If it helps I am there raising my fists in the store....granted I don't necessarily want to give up bananas and mangoes, but really green beans????

i have barely put a spade in the ground, not sure how much "garden" i can do myself this year, so i am very thankful for my Amish neighbors and their "local flavor" that should be coming soon....

here is another laugh though, the girls and i went to town to get our passports done Saturday morning and drove past our local "farmers market", there was one lone person there, and from what i could see from the car she had tomatoes and pineapples...ummm, sure not local or in season, lol.

keep that dream up....and feel free to vent anytime!!!

Anonymous said...

To calm your sticker shock a bit, $100,000 per lot x 16 acres x 6 lots per acre = $9.6 million dollars. That's approximately what a developer would pay in a North East suburban area. For LOTS only, then add the value of the houses.

Makes $1.2 million seem like a bargain.

Nancy said...

Oh, to live the dream...wouldn't that be nice? The thing is the dream isn't easily attainable for the majority or maybe even the minority. I'd love to eat only local and only local. Unfortunately to make ends most families have to have 2 working parents. Years ago when people ate only what they produced at least one was home to tend to the garden/fields/orchard. A rarity now.
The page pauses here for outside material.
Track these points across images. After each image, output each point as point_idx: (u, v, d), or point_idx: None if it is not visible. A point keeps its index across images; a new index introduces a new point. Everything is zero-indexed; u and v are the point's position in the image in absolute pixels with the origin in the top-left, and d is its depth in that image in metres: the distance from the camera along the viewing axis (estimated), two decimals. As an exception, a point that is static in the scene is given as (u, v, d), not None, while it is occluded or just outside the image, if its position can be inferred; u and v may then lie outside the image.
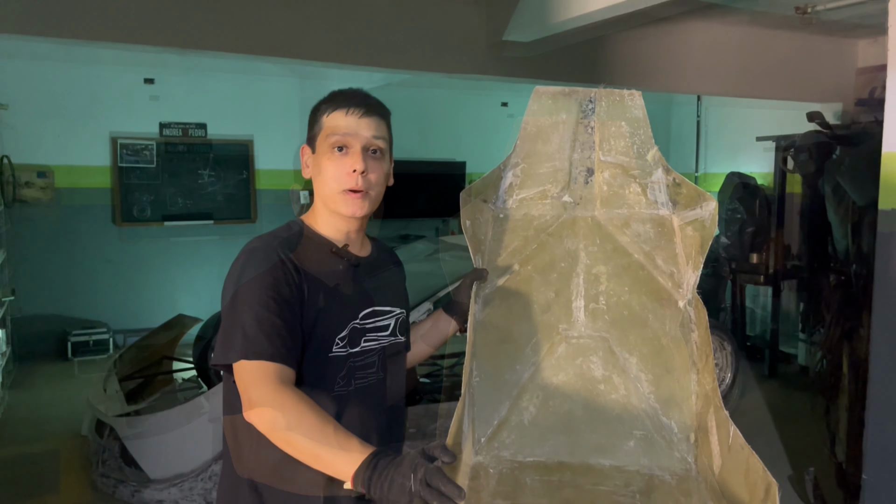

As a kid we ate mostly local -- beef from our pasture, pork from our farm, chicken from our farm and oddles of veggies from the garden and apples/cherries from the orchard. Mom was home and worked like a dog all day during the spring and summer but we enjoyed the fruits of her labor well into the winter.

Carmen said...

Ugh! There must be gold...black liquid gold in the depths of that land! Ha! ; )
I hear your frustrations. I bought a bunch of strawberries at our local grocery and came home to discover that they were from Mexico. *sigh*
I think your post just gave me some motivation to get those $80 worth of seeds from Baker Creek started and ready for the garden.
Baby steps! ; )

funkisockmunki said...

I just got back from an unfamiliar grocery store, having had a similar experience. All the 'organic' was from far away places. I ended up buying one sad looking onion wrapped no less than three times in yellow "organic" tape. QFC is such a grotesque shopping center.

Can't wait to get moved and back to gardening and shopping at our co-op grocery, which will then be only 3 blocks away.